I mentioned Pathfinder, but it bears mentioning again.  The good folks at Paizo deserve respect for being the only real stewards of the game I grew up playing.  

I want to talk about travel and log homes and Alan Wake and why I'm obsessed with Crater Lake.  

I want to talk about the Citizens United case and why I have lost what little respect I had for Scalia and why I can well imagine our country looking back in 20, 30 years and seeing that case as the first boulder in a landslide that may well bury our way of life as Americans.  Citizens United could very well usher in a new era of unrestrained Corporate Power and Influence in the sort of magnitude and in the particular flavor previously only seen in the sort of dystopian societies painted so well by the Cyberpunk genre.  No joke.  I never joke about dystopian societies. 

I want to talk about societal norms and social morays--particularly in how they pertain to gender issues, the way humans think and, yes, fashion.  Expect me to talk a great deal about "pre-deliberative thought" when I get to that. 

I want to talk about Urban Exploration, and why it fascinates me.  I want to talk about why I think some folks who engage in UE have some misguided views.  I want to talk about architecture and why I'm fascinated by structures that have no overt beauty and that are purely utilitarian.  To me, there is a type of beauty in that itself. 
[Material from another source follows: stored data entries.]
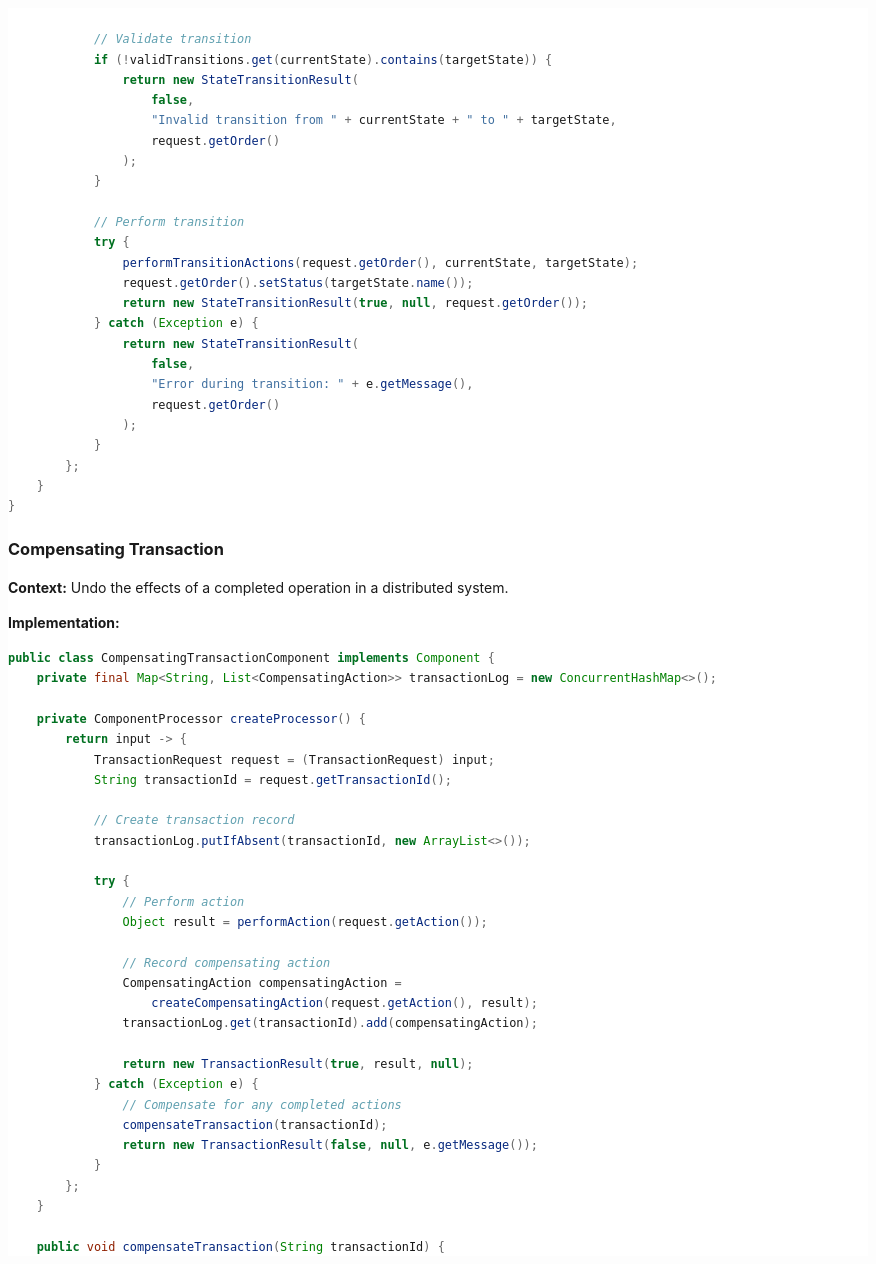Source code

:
 ```java
            
            // Validate transition
            if (!validTransitions.get(currentState).contains(targetState)) {
                return new StateTransitionResult(
                    false, 
                    "Invalid transition from " + currentState + " to " + targetState,
                    request.getOrder()
                );
            }
            
            // Perform transition
            try {
                performTransitionActions(request.getOrder(), currentState, targetState);
                request.getOrder().setStatus(targetState.name());
                return new StateTransitionResult(true, null, request.getOrder());
            } catch (Exception e) {
                return new StateTransitionResult(
                    false,
                    "Error during transition: " + e.getMessage(),
                    request.getOrder()
                );
            }
        };
    }
}
```

### Compensating Transaction

**Context:** Undo the effects of a completed operation in a distributed system.

**Implementation:**

```java
public class CompensatingTransactionComponent implements Component {
    private final Map<String, List<CompensatingAction>> transactionLog = new ConcurrentHashMap<>();

    private ComponentProcessor createProcessor() {
        return input -> {
            TransactionRequest request = (TransactionRequest) input;
            String transactionId = request.getTransactionId();
            
            // Create transaction record
            transactionLog.putIfAbsent(transactionId, new ArrayList<>());
            
            try {
                // Perform action
                Object result = performAction(request.getAction());
                
                // Record compensating action
                CompensatingAction compensatingAction = 
                    createCompensatingAction(request.getAction(), result);
                transactionLog.get(transactionId).add(compensatingAction);
                
                return new TransactionResult(true, result, null);
            } catch (Exception e) {
                // Compensate for any completed actions
                compensateTransaction(transactionId);
                return new TransactionResult(false, null, e.getMessage());
            }
        };
    }
    
    public void compensateTransaction(String transactionId) {
```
I also want to take this whole Blog thing for a spin and see what it can do.  I want to redline it and maybe look under the hood a bit.  Like, I see that I can "insert" a video or an image.  How does that work?  I'll definitely have to check it out. 

So  I have plenty of ground to cover.  I think that's really why I want to do this.  I have too many interests to be contained within one carbon-based life form. 

If you have some interest in some of the above, stick around.  I welcome insightful or silly input.  If that's not your bag, thanks for stopping by.  I hope your 2012 has been better than mine so far.

Kelvar

P.S. Remember--if you can't laugh at your friends, who can you laugh at?